8. Compliance with Law and Regulations. This Agreement, the Award granted hereby and any obligation of the Company hereunder shall be subject to all applicable federal, state and local laws, rules and regulations and to such approvals by any government or regulatory agency as may be required.

 

9. Incorporation of Plan. This Agreement is made under the provisions of the Plan (which is incorporated herein by reference) and shall be interpreted in a manner consistent with it. To the extent that this Agreement is silent with respect to, or in any way inconsistent with, the terms of the Plan, the provisions of the Plan shall govern and this Agreement shall be deemed to be modified accordingly.


10. Binding Agreement; Successors. This Agreement shall bind and inure to the benefit of the Company, its successors and assigns, and the Participant and the Participant’s personal representatives and beneficiaries.

 

11. Governing Law.

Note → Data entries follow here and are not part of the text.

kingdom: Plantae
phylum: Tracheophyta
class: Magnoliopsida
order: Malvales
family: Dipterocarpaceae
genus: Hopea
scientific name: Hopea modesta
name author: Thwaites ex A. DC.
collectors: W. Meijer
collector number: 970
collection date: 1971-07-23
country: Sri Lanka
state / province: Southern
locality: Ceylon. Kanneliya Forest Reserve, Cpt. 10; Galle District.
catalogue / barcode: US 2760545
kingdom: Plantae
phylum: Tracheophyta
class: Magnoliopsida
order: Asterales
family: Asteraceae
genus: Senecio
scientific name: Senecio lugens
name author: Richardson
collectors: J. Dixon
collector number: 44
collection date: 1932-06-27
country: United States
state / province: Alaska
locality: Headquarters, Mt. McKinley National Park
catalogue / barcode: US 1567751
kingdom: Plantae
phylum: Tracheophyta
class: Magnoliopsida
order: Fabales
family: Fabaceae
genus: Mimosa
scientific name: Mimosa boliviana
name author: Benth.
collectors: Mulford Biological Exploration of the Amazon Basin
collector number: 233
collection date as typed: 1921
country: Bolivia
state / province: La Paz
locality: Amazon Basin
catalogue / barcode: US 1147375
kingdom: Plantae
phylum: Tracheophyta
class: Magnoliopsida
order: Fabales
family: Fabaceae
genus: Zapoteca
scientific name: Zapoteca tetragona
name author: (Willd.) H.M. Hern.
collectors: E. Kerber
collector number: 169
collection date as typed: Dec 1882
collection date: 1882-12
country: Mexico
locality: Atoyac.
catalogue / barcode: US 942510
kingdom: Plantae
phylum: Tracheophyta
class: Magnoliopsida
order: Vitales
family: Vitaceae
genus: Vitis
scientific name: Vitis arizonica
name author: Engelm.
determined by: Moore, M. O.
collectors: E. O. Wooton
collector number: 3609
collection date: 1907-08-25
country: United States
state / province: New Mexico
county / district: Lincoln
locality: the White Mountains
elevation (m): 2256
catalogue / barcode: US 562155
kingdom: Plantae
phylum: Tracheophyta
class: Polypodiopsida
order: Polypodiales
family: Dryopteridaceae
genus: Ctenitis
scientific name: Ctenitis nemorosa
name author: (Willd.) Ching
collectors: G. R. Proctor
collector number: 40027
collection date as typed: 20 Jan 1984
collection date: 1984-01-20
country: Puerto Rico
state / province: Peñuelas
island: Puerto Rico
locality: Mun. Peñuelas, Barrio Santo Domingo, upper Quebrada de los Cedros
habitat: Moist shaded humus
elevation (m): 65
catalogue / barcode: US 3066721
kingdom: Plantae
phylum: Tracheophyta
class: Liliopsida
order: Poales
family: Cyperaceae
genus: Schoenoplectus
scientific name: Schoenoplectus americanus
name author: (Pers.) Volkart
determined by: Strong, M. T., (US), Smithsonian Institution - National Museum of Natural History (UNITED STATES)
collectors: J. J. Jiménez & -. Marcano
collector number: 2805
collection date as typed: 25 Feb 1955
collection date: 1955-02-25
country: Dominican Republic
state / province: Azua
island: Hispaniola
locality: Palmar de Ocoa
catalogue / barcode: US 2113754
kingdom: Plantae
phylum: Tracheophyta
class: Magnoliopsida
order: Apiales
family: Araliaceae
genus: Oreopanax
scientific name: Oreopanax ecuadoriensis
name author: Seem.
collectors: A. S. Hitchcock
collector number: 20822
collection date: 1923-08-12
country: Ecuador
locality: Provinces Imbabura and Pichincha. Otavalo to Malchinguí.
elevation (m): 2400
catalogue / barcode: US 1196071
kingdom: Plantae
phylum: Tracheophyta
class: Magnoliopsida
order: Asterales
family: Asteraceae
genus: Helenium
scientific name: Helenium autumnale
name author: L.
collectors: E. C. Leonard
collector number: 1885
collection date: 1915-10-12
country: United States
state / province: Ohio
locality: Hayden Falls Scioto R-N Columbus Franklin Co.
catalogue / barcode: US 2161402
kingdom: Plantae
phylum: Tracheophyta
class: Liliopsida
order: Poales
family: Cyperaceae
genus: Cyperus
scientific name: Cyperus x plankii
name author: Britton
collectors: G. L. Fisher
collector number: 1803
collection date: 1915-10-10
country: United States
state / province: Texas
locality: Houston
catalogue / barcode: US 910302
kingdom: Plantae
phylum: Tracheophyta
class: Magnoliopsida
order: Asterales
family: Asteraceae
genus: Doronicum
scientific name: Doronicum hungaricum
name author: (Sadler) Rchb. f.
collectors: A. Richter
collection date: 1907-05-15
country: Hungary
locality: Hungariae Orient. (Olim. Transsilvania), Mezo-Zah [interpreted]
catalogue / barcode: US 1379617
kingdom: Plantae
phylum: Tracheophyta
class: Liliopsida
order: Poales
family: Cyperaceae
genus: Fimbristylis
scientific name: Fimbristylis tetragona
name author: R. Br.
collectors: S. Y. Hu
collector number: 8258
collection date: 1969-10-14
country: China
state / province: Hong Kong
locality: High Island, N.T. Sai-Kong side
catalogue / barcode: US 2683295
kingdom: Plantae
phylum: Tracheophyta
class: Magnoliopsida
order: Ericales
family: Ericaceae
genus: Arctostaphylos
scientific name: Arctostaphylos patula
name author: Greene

This Agreement shall be governed by and construed in accordance with the laws of the State of Delaware. The Committee shall have final authority to interpret and construe the Plan and this Agreement and to make any and all determinations under them, and its decision shall be binding and conclusive upon all Persons.

 

12. Amendment. This Agreement may be amended or modified by the Company at any time; Notwithstanding the foregoing, no amendment or modification that is adverse to the rights of the Participant as provided by this Agreement shall be effective unless set forth in a writing signed by the parties hereto.


IN WITNESS WHEREOF, the Company has caused this Agreement to be duly executed by its officer thereunder duly authorized and the Participant has hereunto set his hand, all as of the day and year set forth below.

HEALTHSOUTH CORPORATION

 


Name:

Title:

The undersigned hereby acknowledges having read this Agreement and the Plan and hereby agrees to be bound by all provisions set forth herein and in the Plan.